|Ph.D Student||Pereg Uziahu|
|Subject||Single and Multi User Arbitrarily Varying Channels|
|Department||Department of Electrical Engineering||Supervisor||Professor Yossef Steinberg|
|Full Thesis text|
In practical communication systems, the statistics of the channels involved are not necessarily known in advance, and may even change over time, due to fading in wireless communication, cyber-physical warfare, etc. The arbitrarily varying channel (AVC) is an appropriate model to describe such a situation. In this work, we study four models.
First, we study the AVC with input and state constraints, when the encoder has state information in a causal or noncausal manner. For the causal setting, we develop lower and upper bounds on the random code capacity, and a deterministic code lower bound in the case of a message-averaged input constraint. In the case where a state constraint is imposed on the jammer, while the user is under no constraints, the random code bounds coincide, and the random code capacity is determined. Furthermore, for this scenario, a generalized non-symmetrizability condition is stated, under which the deterministic and random code capacities coincide. For the noncausal setting, we determine the random code capacity, and state a condition under which the deterministic and random code capacities coincide. We also consider several implications of our results on joint source-channel coding.

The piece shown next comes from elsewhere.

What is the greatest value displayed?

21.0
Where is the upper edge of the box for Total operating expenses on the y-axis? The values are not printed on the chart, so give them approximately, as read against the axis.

A second model considered in our work is the arbitrarily varying broadcast channel with degraded message sets and causal side information at the encoder. We establish inner and outer bounds on the random code and deterministic code capacity regions. Furthermore, we give conditions under which the bounds coincide, and the capacity region is determined. As an example, we consider the arbitrarily varying binary symmetric broadcast channel. We show that in some cases, the conditions hold and the capacity region is determined. Whereas, in other cases, there is a gap between the bounds. We discuss the game theoretic connection and show that the generalized minimax property does not necessarily hold for rate regions. That is, as opposed to the single-user case where the order of min and max can be reversed, the order of union and intersection of rate regions cannot necessarily be reversed.
The third model is the arbitrarily varying relay channel. We establish the cutset bound and the full/partial decode-forward bound. We further determine the random code capacity for special cases. Then, we consider conditions under which the deterministic code capacity is determined as well. Additional results are established for the arbitrarily varying Gaussian relay channel and the primitive arbitrarily varying relay channel. We show that Kim’s assertion (2007) ? that “the primitive relay channel captures most essential features and challenges of relaying, and thus serves as a good testbed for new relay coding techniques” ? is not necessarily true in the arbitrarily varying scenario.
Finally, we consider the arbitrarily varying multiple access channel. We determine the capacity region, both with and without constraints. Without constraints, the characterization due to Ahlswede and Cai (1999) is complete except for two cases, pointed out in the literature as an open problem. The missing piece is obtained as a special case of our results.